What we haven’t adopted
Not everything in the Workbook has served us:
- The on-call management chapter with complex rotations, compensation and strict primary-secondary assumes a team of at least six with a budget for shift compensation. In two or three-person teams, the simple policy that whoever deployed on Friday afternoon is the first to be paged works better. No formal compensation, but also no 18:00 Friday deploys.
- The quarterly full disaster recovery exercise is too ambitious to sustain. What we do, less ambitious but more sustainable, is a half-hour tabletop monthly: one team member raises a scenario and the others say what they’d do. Nothing actually falls over, but it forces us to review runbooks and find documentation gaps.
When it pays to return to the book
The Workbook stays on the shelf because there are three moments when returning to the index is worth it:
- When someone new joins the team and needs to understand why we measure what we measure.
- When an incident goes badly and the retrospective needs a shared frame.
- When someone from product asks why we can’t deploy faster, and a common language is needed to discuss reliability and velocity.
What the book does better than any other reference is provide vocabulary.

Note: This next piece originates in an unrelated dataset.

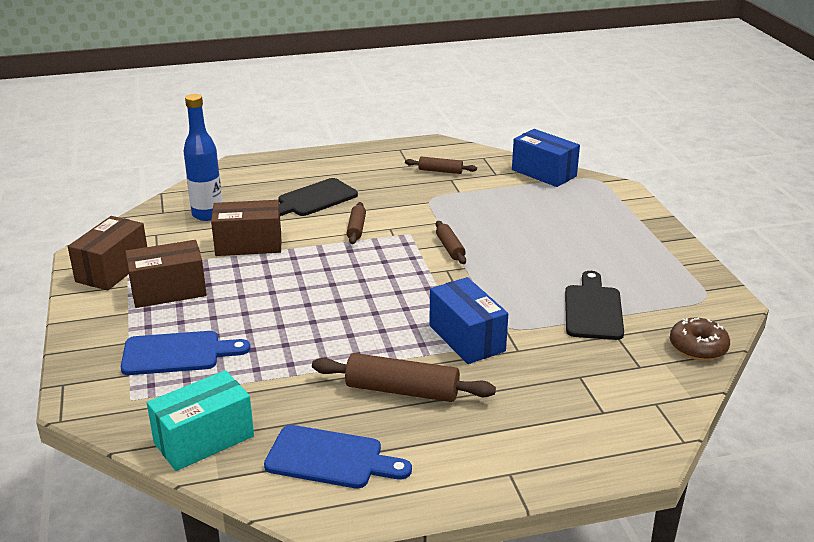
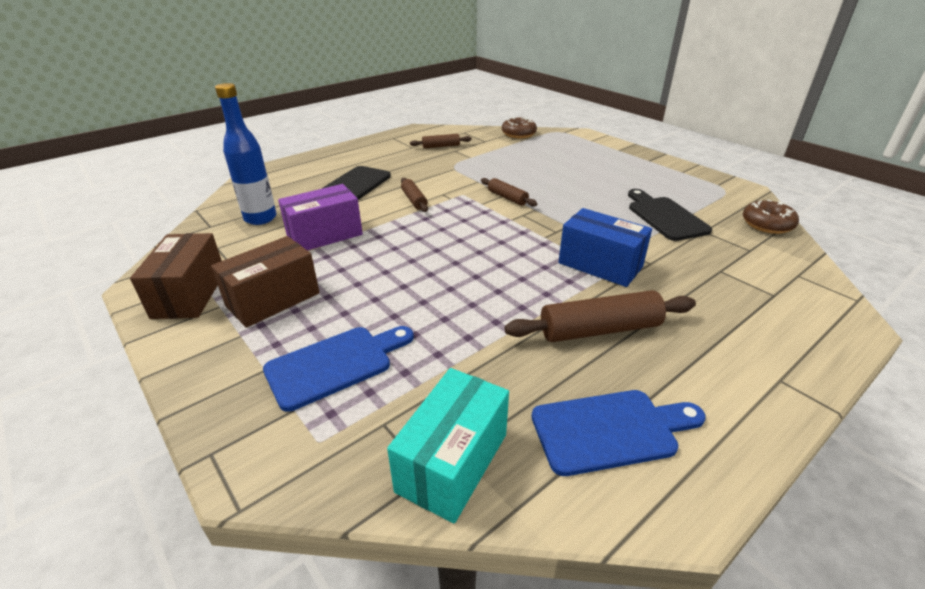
camera: 25 degrees left, 5 degrees up
(248, 244) = (324, 235): brown box -> purple box
(544, 173) = (518, 134): blue box -> brown donut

Error budget, SLI, SLO, interactive versus asynchronous workload, partial failure. Without that shared vocabulary, reliability meetings collapse into personal impressions.
My recommendation: don’t read it cover to cover. Start with the SLO, postmortem and error budget chapters, apply them for three months, and come back to the book afterwards for the more advanced patterns. Apply the index with respect but not devotion.